ビンゴー・キッドの洋書日記

英米を中心に現代から古典まで、海外の作品を英語で読み、論評をくわえるブログです

Kamel Daoud の “The Meursault Investigation” (4)

 またまた厄介な問題に首を突っ込んでしまった。まず、前回のあまりにもラフすぎる点を補足しておこう。「神なき不条理な時代には不条理な殺人が起こる」。では、信仰の篤い時代には不条理な殺人は起こらないのか。もちろん、そんなことはない。いつの時代でも「恣意的で意味のない」、たとえば無差別殺人のような事件は起きているものと思う。
 ただ、法律だけでなく宗教による縛りのあるほうが件数は少ない、とだけは言えるかもしれない。キリスト教では「汝殺すなかれ」というし、キリスト教ほど厳しい戒律のない仏教でも殺生を禁じている。"The Meursault Investigation" によるとイスラム教も同じようだ。コーランには 'If you kill a single person, it is as if you have killed the whole of mankind." と書かれているのだという(p.91)。
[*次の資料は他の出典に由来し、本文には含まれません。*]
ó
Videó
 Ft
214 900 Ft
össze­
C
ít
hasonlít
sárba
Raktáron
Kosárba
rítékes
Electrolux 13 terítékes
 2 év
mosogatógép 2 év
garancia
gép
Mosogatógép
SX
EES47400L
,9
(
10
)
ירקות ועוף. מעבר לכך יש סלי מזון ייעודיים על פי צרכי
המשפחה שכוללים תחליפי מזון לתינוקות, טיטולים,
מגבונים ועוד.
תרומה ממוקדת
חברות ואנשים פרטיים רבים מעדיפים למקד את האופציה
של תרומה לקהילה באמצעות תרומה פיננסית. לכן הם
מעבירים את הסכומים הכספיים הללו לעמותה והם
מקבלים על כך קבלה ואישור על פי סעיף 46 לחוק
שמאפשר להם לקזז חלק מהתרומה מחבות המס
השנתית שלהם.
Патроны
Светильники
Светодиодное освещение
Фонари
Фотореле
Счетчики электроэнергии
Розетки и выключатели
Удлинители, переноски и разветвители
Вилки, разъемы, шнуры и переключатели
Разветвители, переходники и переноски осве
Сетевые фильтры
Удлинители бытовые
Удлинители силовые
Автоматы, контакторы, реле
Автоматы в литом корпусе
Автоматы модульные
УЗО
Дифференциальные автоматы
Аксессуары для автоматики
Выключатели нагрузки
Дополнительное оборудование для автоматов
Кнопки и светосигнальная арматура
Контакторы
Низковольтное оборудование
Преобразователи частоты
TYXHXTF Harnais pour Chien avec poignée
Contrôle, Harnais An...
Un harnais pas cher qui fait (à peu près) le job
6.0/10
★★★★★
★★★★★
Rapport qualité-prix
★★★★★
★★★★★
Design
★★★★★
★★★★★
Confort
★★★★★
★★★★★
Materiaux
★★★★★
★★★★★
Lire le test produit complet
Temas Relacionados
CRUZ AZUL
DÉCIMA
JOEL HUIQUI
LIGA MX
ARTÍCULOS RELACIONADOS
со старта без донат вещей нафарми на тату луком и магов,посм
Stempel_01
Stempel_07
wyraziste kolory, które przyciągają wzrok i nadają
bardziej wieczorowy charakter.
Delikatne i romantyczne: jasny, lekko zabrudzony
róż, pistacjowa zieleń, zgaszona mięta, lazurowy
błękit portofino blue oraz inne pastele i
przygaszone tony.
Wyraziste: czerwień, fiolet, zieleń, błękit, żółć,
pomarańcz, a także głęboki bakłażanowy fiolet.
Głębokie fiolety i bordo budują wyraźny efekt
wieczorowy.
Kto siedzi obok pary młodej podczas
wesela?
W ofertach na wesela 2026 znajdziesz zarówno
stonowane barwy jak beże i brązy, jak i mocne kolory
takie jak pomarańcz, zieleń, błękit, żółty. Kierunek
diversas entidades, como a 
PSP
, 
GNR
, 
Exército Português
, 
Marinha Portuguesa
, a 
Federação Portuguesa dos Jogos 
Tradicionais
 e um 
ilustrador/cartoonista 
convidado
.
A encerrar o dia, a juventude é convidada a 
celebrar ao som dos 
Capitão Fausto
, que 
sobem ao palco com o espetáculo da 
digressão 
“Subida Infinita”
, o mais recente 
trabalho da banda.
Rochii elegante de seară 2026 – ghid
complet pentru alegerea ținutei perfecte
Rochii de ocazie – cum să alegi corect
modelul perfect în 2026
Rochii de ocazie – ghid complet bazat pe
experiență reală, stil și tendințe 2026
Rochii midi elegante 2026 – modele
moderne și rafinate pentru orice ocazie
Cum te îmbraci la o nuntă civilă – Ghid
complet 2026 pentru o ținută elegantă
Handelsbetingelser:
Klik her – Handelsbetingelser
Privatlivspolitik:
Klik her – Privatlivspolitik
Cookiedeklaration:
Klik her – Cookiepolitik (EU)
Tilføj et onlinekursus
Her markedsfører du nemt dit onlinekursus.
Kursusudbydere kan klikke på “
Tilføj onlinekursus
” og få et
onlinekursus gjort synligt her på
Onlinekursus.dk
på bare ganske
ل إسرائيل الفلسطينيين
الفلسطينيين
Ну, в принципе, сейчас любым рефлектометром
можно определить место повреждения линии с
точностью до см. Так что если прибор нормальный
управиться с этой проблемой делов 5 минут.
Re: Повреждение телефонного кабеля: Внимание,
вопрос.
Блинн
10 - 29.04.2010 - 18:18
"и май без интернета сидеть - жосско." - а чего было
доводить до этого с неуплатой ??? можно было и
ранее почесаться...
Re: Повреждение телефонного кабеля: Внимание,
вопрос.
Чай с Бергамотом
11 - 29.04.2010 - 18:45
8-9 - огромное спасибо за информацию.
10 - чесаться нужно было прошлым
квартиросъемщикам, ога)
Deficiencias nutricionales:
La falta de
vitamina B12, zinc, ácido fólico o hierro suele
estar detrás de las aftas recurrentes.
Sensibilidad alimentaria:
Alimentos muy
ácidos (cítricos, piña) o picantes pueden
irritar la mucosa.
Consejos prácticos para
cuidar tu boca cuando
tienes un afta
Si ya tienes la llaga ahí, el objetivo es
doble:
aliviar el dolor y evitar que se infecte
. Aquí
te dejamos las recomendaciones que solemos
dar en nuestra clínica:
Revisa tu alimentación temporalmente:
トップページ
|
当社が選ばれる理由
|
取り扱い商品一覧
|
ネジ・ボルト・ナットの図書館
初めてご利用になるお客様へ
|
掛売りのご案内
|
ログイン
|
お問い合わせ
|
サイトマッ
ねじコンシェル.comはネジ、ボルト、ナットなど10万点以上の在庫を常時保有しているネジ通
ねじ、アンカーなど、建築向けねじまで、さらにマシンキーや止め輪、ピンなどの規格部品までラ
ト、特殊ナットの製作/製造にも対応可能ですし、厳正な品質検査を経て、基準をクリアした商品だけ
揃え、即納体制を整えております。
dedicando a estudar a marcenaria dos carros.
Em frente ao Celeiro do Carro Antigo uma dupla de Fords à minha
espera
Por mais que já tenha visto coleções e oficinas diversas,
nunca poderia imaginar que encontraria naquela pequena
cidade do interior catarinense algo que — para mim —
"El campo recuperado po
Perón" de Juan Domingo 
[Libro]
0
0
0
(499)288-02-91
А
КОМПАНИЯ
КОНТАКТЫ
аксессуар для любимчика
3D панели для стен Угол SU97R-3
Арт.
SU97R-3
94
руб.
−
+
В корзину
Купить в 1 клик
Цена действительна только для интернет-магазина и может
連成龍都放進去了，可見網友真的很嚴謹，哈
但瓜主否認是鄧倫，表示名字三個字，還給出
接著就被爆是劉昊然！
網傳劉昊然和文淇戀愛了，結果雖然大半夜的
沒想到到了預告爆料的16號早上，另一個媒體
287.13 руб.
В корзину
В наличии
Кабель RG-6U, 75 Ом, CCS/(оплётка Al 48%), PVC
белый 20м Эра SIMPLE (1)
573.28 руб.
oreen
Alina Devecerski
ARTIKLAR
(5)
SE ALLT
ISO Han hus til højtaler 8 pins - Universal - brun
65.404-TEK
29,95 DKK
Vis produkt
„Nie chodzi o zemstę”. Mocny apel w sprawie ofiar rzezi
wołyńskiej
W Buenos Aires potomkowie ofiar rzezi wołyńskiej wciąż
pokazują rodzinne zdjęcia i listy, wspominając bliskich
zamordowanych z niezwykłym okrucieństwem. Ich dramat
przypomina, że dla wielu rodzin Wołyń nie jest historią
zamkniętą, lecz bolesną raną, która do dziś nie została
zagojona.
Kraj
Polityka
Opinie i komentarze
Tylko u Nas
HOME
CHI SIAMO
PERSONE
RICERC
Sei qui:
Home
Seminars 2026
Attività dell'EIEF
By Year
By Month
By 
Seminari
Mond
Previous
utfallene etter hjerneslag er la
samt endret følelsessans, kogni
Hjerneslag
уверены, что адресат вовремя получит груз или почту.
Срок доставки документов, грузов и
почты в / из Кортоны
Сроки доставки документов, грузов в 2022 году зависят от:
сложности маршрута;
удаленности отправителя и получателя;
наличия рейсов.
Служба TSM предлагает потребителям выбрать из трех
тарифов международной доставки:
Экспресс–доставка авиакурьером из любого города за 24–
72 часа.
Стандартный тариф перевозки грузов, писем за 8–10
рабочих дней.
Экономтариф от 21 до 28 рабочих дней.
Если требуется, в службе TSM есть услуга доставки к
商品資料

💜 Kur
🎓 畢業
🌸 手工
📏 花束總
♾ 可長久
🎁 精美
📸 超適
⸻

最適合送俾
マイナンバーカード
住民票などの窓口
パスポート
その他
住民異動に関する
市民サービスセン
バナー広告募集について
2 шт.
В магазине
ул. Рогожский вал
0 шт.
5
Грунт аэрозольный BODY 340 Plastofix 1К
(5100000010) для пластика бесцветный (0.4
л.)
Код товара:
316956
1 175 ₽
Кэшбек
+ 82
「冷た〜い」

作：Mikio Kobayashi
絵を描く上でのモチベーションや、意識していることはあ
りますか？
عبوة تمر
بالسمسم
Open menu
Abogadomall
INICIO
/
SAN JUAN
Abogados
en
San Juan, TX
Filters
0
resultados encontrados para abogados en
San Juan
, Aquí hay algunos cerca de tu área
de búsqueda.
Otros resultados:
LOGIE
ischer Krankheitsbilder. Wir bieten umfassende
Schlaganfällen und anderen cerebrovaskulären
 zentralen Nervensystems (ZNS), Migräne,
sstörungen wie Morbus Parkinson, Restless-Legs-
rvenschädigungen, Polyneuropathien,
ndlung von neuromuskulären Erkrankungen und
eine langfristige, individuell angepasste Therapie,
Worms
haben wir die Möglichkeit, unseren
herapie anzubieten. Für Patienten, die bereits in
してみると、「汝殺すなかれ」に近い教えがイスラム教にもあるのかもしれない。
 さて、パスカルは『パンセ』にこう書いている。「友よ、もし君が(川の)こちら側に住んでいたとしたら、僕は人殺しになるだろうし、君をこんなふうに殺すのは正しくないだろう。だが君は、向こう側に住んでいる以上、僕は勇士であり、これが正しいことなのだ」。「われわれが見る正義や不正などで、気候が変わるにつれてその性質が変わらないようなものは、何もない。緯度の三度のちがいが、すべての法律をくつがえし、子午線一つが真理を決定する。数年の領有のうちに、基本的な法律が変わる」。「川一つで仕切られる滑稽な正義よ。ピレネー山脈のこちら側での真理が、あちら側では誤謬である」。(前田陽一・由木康訳)
 "The Meursault Investigation" では、あるフランス人を殺害した主人公 Harum に対し、尋問にあたった将校は、「同じ人間を平時に殺せば不正義だが、戦時に殺せば正義」という趣旨の発言をする。上の箴言と軌を一にしていることは明白だろう。
 なぜ正義は相対的なものなのか。この問題について深入りすると、いくら時間があっても足りなくなる。例によって大ざっぱな話で済ませよう。(某先生のお叱りの声が聞こえてくる)。まずひとつには、上の箴言でも将校の発言でも、そもそもそこで扱われている正義自体、地上の相対的正義である。時代や国などによって変化する社会正義、法的正義、さらには政治的主張にもとづく正義なのだ。
 けれども一方、天上の絶対的正義もまた実質的には相対化してしまう、という厄介な問題がある。宗教戦争がいい例だ。テロと反テロ戦争の負の連鎖もそうかもしれない。
 なんだか "The Meursault Investigation" からだんだん話題がそれてしまった。とにかく本書の場合、正義の相対性は不条理な現実の一部として描かれている。この問題は Camus の "The Stranger" には出てこなかったのではないかしらん。新機軸として高く評価したい。
 一方、Harum は神を信じていない。そのことが本書における不条理と表裏一体となっているのは、"The Stranger" の Meursault の場合とほぼ同様である。ただし、あちらほどの意識的な整合性は認められないように思う。そこが物足りない。
(写真は、宇和島市来村(くのむら)川の河口付近から眺めた市内風景)。